In the present work, the composition consists of many abstract forms, vertical, horizontal and diagonal bands of colour, spheres and less clearly definable shapes that coexist with glimpses of modern urban architecture. The resulting aesthetic is a bold statement that has come to encapsulate the style of post-war Paris. The work of this period has been memorably described by John Golding: ‘Now, at the height of his powers, he rendered architectural the compositional effects of synthetic Cubism to give definitive form to all that had been most positive, from a visual point of view, in the Futurist programme ... From synthetic Cubism Léger adapted a form of composition that relied for its effects on a surface organization in terms of predominantly upright, vertical areas, often tendered now in unmodulated colour. Mechanical, tubular forms, like great shafts of metal, appear with frequency, but these are now tied into, and indeed made subsidiary to a flatter treatment of the picture surface; the coloured shapes tip and tilt, fanning out towards the edges of the canvas, only to meet opposing forces which tie them back again tightly into the overall, jazz-like rhythms of the composition. The bright raw colours call to each other across the surface of the canvas, pulling it taut like a drum. The vitality of the forms is such that at times they appear to advance towards us, so that we seem to share, palpably, in the painting’s beat. Some areas become cells in space, in which we glimpse the life of the city’s inhabitants; others are broken by letters, like fragments of giant billboards, while their harsh, dry imagery is thrown into relief by the contrasting, swirling, circular bands of colour. Never has the poetry of the first machine age been so grandly and proudly exalted’ (J. Golding, ‘Léger and the Heroism of Modern Life’, in Léger and Purist Paris (exhibition catalogue), The Tate Gallery, London, 1970-71, p. 12).

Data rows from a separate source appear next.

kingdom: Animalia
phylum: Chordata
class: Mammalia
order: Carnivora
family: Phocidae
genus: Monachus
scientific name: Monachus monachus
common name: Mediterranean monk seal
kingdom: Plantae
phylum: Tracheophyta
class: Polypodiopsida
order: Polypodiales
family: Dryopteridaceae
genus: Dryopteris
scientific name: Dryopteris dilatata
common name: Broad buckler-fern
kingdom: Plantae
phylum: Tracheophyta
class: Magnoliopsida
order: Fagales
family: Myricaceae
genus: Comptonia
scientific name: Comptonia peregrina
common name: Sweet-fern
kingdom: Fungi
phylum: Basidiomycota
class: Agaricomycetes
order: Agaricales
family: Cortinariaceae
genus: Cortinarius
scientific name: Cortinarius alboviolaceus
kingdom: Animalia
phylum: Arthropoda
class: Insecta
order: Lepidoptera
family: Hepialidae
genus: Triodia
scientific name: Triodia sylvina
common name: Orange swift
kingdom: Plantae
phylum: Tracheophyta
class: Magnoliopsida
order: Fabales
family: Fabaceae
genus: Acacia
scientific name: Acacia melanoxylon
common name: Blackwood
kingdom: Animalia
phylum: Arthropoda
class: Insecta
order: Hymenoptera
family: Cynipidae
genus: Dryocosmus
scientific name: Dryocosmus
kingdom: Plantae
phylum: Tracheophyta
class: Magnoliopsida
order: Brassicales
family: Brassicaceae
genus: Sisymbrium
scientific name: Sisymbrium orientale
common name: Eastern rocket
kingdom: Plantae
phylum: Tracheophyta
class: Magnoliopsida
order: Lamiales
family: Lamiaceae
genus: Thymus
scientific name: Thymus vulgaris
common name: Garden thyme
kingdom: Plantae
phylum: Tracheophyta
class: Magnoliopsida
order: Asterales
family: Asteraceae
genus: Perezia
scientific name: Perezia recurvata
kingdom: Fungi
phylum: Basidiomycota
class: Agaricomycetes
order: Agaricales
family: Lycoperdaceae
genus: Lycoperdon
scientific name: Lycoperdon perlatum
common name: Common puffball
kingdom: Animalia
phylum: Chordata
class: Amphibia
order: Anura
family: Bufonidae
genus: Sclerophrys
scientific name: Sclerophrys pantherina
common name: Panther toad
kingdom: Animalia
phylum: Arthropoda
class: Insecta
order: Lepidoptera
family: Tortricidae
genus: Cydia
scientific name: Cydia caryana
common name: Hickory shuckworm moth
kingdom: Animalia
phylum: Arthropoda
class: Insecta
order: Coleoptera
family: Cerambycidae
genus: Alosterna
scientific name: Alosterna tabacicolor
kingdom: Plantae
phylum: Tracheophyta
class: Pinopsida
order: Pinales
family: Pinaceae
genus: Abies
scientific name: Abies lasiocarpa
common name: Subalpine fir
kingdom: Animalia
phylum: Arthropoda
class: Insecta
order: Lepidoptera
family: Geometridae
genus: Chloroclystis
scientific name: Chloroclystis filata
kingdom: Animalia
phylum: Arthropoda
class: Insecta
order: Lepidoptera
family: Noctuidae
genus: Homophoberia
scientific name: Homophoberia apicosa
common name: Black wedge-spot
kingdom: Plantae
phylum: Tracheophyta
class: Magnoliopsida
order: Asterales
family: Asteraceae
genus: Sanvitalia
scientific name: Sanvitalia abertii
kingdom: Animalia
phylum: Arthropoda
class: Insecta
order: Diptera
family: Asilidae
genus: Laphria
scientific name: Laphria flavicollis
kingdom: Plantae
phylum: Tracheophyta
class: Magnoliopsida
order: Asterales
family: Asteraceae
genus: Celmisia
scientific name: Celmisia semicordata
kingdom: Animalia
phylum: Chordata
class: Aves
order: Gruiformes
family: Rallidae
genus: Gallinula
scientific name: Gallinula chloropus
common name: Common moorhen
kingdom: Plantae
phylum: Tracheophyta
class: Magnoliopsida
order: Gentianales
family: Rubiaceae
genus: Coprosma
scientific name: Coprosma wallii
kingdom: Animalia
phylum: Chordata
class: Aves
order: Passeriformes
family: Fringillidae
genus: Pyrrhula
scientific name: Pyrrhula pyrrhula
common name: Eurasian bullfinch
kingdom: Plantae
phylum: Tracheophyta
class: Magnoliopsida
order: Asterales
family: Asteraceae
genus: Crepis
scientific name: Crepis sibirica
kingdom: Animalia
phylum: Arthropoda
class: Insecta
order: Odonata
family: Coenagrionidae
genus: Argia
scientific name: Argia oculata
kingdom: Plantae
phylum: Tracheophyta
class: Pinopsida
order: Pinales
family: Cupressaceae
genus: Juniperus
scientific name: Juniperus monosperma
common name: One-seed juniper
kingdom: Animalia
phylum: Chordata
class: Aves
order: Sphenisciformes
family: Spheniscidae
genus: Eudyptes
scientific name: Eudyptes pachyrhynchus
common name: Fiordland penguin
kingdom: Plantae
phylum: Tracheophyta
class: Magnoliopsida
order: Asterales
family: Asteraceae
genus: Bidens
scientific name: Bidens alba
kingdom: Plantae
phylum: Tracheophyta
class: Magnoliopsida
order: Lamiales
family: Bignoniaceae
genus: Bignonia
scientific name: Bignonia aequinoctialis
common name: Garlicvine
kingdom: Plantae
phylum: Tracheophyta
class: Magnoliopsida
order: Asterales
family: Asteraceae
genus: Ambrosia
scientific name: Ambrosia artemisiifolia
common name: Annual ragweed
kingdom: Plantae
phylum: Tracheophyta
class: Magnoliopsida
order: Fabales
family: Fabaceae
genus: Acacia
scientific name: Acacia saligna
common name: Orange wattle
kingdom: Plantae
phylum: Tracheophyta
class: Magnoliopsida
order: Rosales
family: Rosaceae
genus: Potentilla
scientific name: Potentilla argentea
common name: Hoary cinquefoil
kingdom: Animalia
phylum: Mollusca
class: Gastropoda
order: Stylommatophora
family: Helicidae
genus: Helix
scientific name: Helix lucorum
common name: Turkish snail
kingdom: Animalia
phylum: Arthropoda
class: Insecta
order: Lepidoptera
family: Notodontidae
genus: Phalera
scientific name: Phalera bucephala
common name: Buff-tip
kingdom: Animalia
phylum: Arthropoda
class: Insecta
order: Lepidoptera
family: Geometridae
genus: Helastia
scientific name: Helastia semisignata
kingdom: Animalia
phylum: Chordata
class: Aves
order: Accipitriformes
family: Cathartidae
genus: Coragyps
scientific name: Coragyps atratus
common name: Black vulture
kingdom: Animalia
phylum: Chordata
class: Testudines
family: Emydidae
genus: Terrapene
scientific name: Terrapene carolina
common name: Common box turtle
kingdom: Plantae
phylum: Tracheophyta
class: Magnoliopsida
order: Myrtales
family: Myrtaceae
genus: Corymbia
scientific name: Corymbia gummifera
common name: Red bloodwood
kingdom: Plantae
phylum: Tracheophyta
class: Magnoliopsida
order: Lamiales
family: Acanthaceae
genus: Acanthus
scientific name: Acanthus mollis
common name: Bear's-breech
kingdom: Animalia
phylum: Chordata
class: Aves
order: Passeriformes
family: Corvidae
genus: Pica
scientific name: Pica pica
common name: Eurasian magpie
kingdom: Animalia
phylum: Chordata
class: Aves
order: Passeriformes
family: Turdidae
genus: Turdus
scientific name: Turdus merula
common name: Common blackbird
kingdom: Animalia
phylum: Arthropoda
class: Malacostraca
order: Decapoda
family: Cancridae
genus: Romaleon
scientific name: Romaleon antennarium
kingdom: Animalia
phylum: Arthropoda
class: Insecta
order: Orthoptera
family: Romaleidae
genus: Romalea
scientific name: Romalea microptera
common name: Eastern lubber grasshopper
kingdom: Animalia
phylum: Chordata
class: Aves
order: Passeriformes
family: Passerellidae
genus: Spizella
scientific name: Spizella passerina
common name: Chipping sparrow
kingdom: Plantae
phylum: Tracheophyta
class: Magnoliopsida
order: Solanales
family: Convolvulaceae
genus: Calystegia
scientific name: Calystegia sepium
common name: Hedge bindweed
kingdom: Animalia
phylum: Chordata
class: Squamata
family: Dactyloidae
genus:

The present work was first owned by Léonce Rosenberg, Léger's primary dealer until the 1940s, before being acquired by the remarkable Helene and Anton Kröller-Müller. The Kröller-Müller's amassed one of the finest collections of late 19th and early 20th century art in the Netherlands. Among the many masterpieces was one of the largest private collections of works by Vincent van Gogh as well as paintings by Piet Mondrian and Pablo Picasso. The collection was first made available to the public in 1913 and was donated to the Dutch people in 1935. In 1923 the present painting was given by Helene and Anton to Gerturd Arper, a freelance designer who had trained under Henry van der Velde in Weimar; Arper was a friend of the couple and helped to decorate their extraordinary house, the Jachtslot St.-Hubertus. The Kröller-Müllers also gave her a Mondrian painting on the occasion of her marriage to J. van Winsen which was sold by her heirs in these rooms in 1968. The Léger remained in her collection until her death and was acquired by family of present owners in 1983.